Should you use u-substitution and then integration by parts? This method isn't working for me.

Answer 1

`int r ln^2 r\ d r = \frac{r^2}{4} ( 2 ln^2 r - 2 ln r + 1 ) + C`

Explanation:

Before we have a look at the integral that we are actually interested in, let's evaluate two simpler ones that will show up in the course of our calculations.

The first of them is

`J := int ln^2 r\ d r`.

To solve it, we substitute `r \mapsto e^x`, which yields

`[ int e^x x^2\ d x ]_{x = ln r}`.

Using integration by parts (twice), we get

`[ e^x x^2 - 2 int e^x x\ d x ]_{x = ln r} =`

`= [ e^x x^2 - 2 e^x x + 2 int e^x\ d x ]_{x = ln r} =`

`= [ e^x x^2 - 2 e^x x + 2 e^x ]_{x = ln r} + C =`

`= r ln^2 r - 2 r ln r + 2 r + C`.

The second preparatory integral is even simpler:

`K := int r ln r\ d r =`

`= \frac{r^2 ln r}{2} - \frac{1}{2}int r \ d r =`

`= \frac{r^2 ln r}{2} - \frac{r^2}{4} + C`.

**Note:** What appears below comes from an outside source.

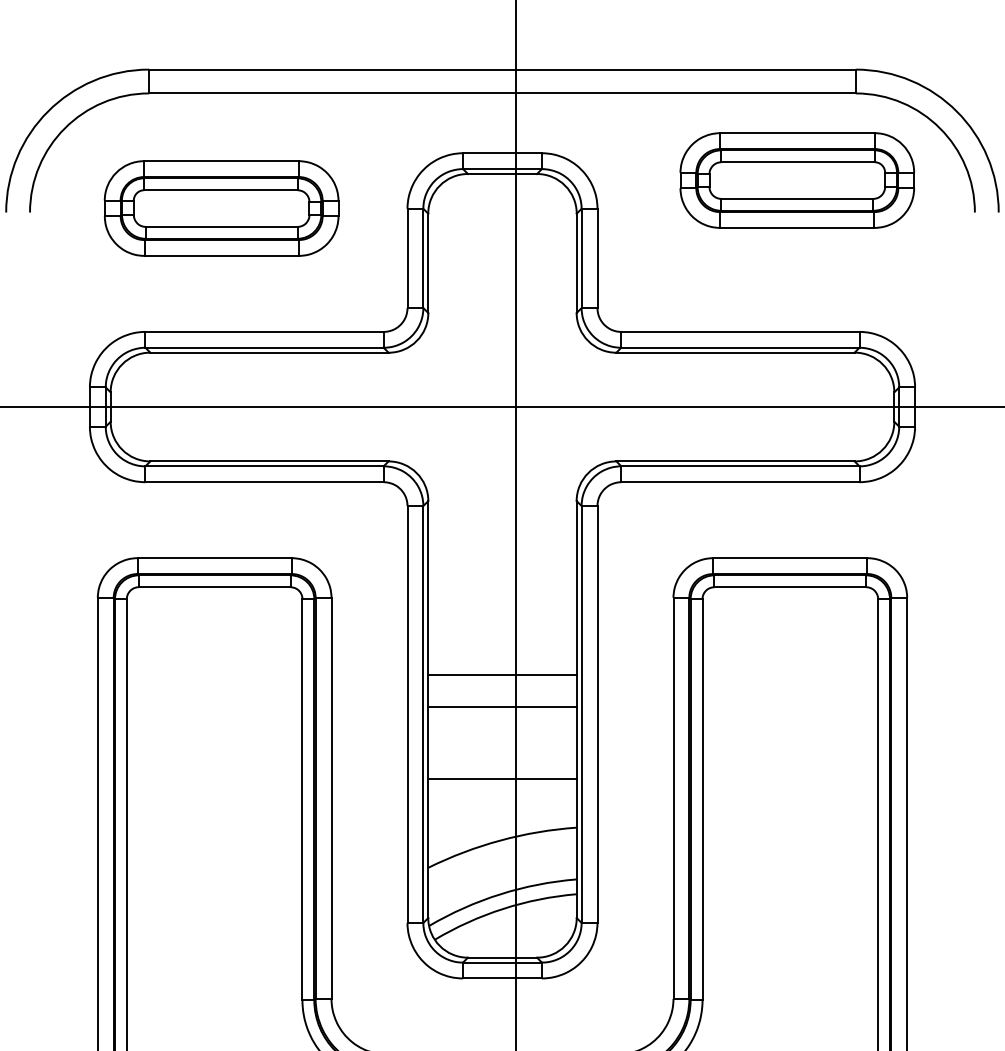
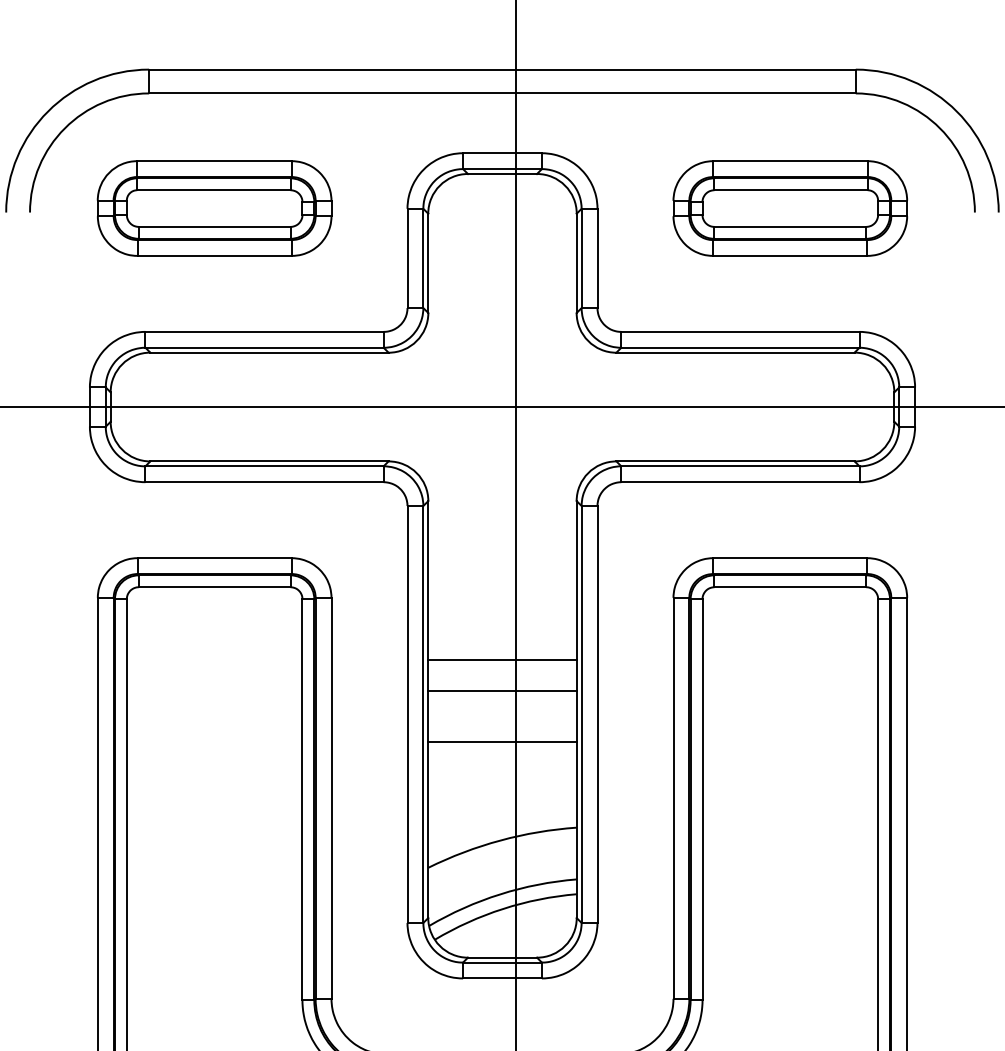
part at (796, 180) position: (796, 180) -> (789, 208)
part at (221, 208) position: (221, 208) -> (214, 208)
line at (502, 674) position: (502, 674) -> (502, 659)
line at (502, 706) position: (502, 706) -> (502, 690)
line at (502, 778) position: (502, 778) -> (502, 741)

Now we are ready to tackle the integral that we actually care about:

`I := int r ln^2 r\ d r`.

Using integration by parts, where `u' = ln^2 r` and `v = r`, we see that this is the same as

`r J - int J\ d r =`

`= r^2 ln^2 r - 2 r^2 ln r + 2 r^2 - int r ln^2 r - 2 r ln r + 2 r\ d r =`

`= r^2 ln^2 r - 2 r^2 ln r + 2 r^2 - int r ln^2 r \ d r + 2 \int r ln r\ d r - 2 int r\ d r =`

`= r^2 ln^2 r - 2 r^2 ln r + 2 r^2 - I + 2 K - 2 int r\ d r =`

`= r^2 ln^2 r - 2 r^2 ln r + 2 r^2 - I + r^2 ln r - r^2/2 - r^2 + C=`

`= -I + r^2 ln^2 r - r^2 ln r + r^2 / 2 +C`.

However, this means that we have derived the equation

`I = -I + r^2 ln^2 r - r^2 ln r + r^2 / 2 +C`,

which is easily solved with

`I = \frac{r^2}{4} ( 2 ln^2 r - 2 ln r + 1 ) + C`.